**Exercise instructions:** Write out every line below that contains "SQUARE".

**Source data:**

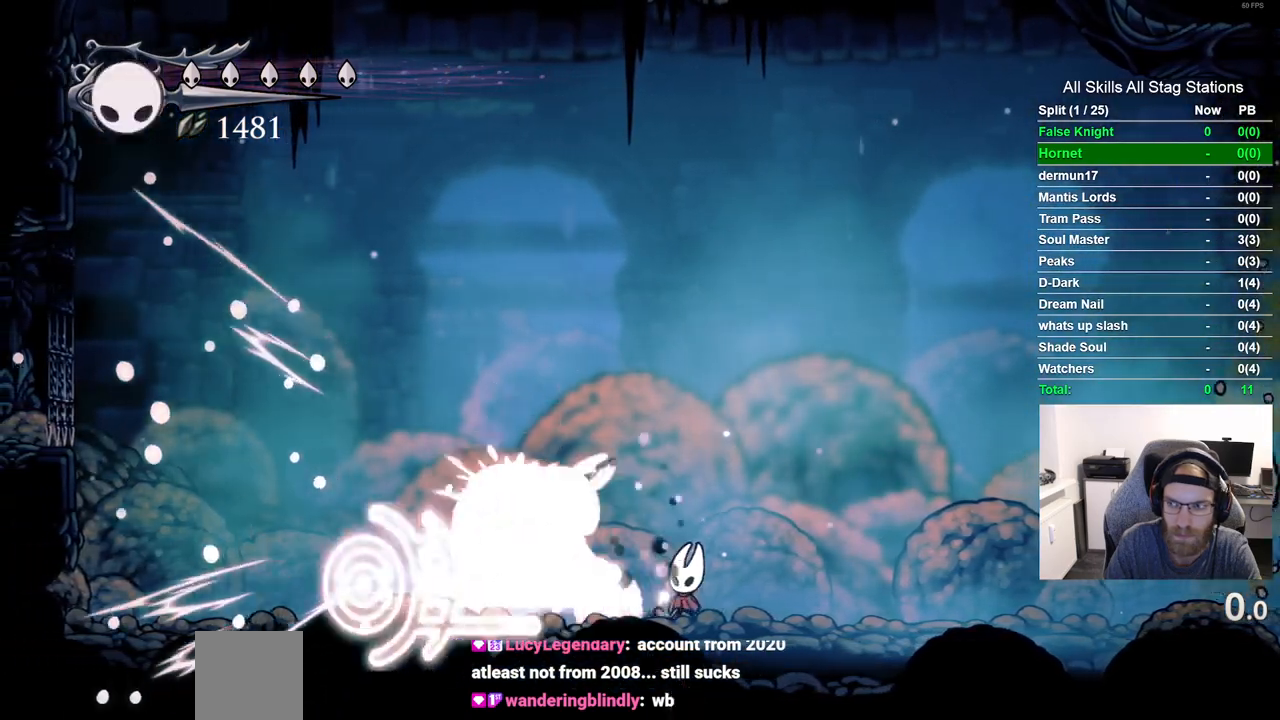
{"dt_ms": 500, "buttons": ["DPAD_RIGHT"], "left_stick": "center", "right_stick": "center", "events": [[100, "DPAD_RIGHT", "up"], [200, "DPAD_LEFT", "down"], [333, "SQUARE", "down"], [350, "DPAD_LEFT", "up"], [467, "DPAD_RIGHT", "down"], [483, "SQUARE", "up"]]}
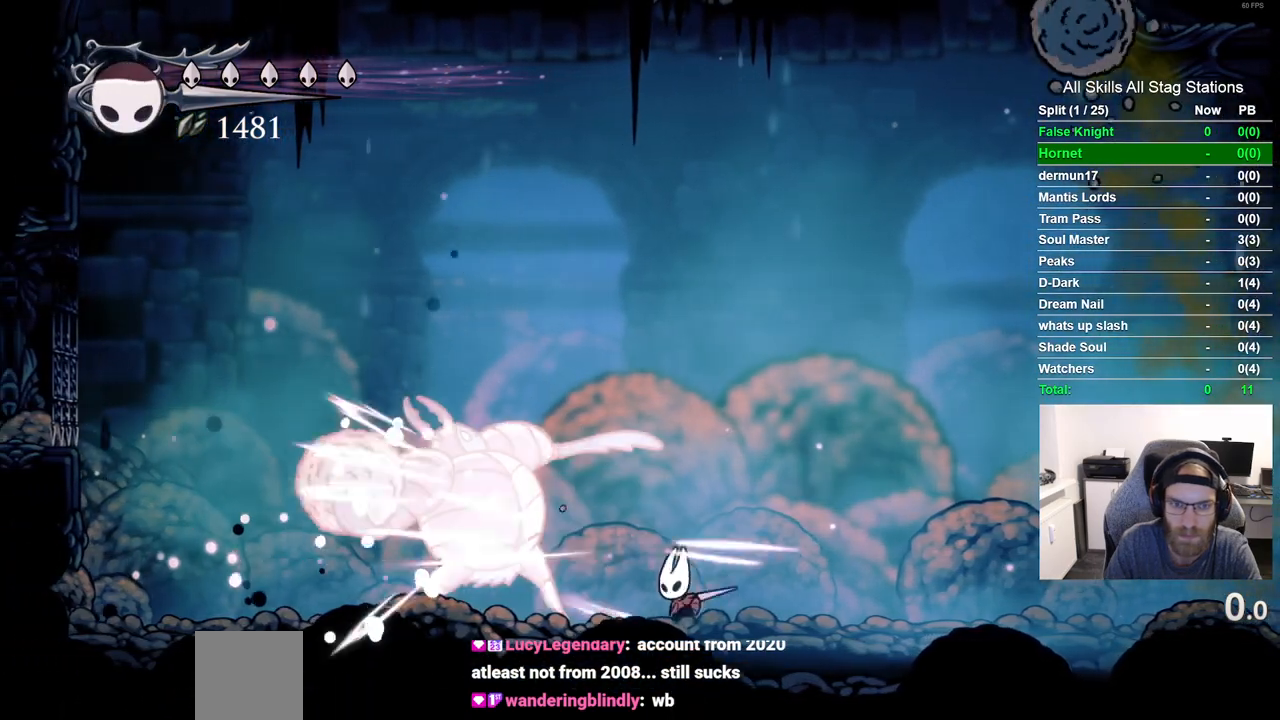
{"dt_ms": 1000, "buttons": [], "left_stick": "center", "right_stick": "center", "events": [[217, "DPAD_RIGHT", "up"], [300, "DPAD_LEFT", "down"], [450, "SQUARE", "down"], [517, "DPAD_LEFT", "up"], [633, "SQUARE", "up"], [817, "SQUARE", "down"], [833, "DPAD_LEFT", "down"], [950, "DPAD_LEFT", "up"], [967, "SQUARE", "up"]]}
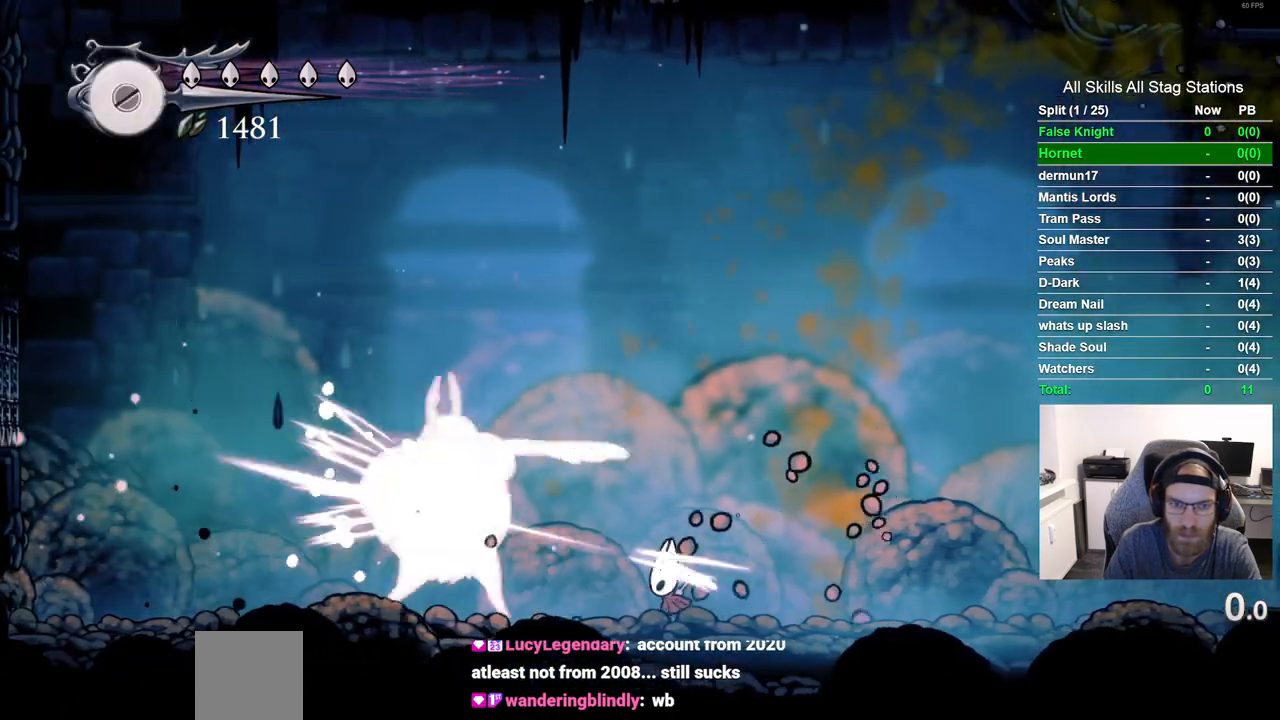
{"dt_ms": 500, "buttons": ["DPAD_LEFT"], "left_stick": "center", "right_stick": "center", "events": [[83, "DPAD_RIGHT", "down"], [333, "DPAD_RIGHT", "up"], [383, "DPAD_LEFT", "down"]]}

**Result:**
{"dt_ms": 500, "buttons": ["DPAD_RIGHT"], "left_stick": "center", "right_stick": "center", "events": [[100, "DPAD_RIGHT", "up"], [200, "DPAD_LEFT", "down"], [333, "SQUARE", "down"], [350, "DPAD_LEFT", "up"], [467, "DPAD_RIGHT", "down"], [483, "SQUARE", "up"]]}
{"dt_ms": 1000, "buttons": [], "left_stick": "center", "right_stick": "center", "events": [[217, "DPAD_RIGHT", "up"], [300, "DPAD_LEFT", "down"], [450, "SQUARE", "down"], [517, "DPAD_LEFT", "up"], [633, "SQUARE", "up"], [817, "SQUARE", "down"], [833, "DPAD_LEFT", "down"], [950, "DPAD_LEFT", "up"], [967, "SQUARE", "up"]]}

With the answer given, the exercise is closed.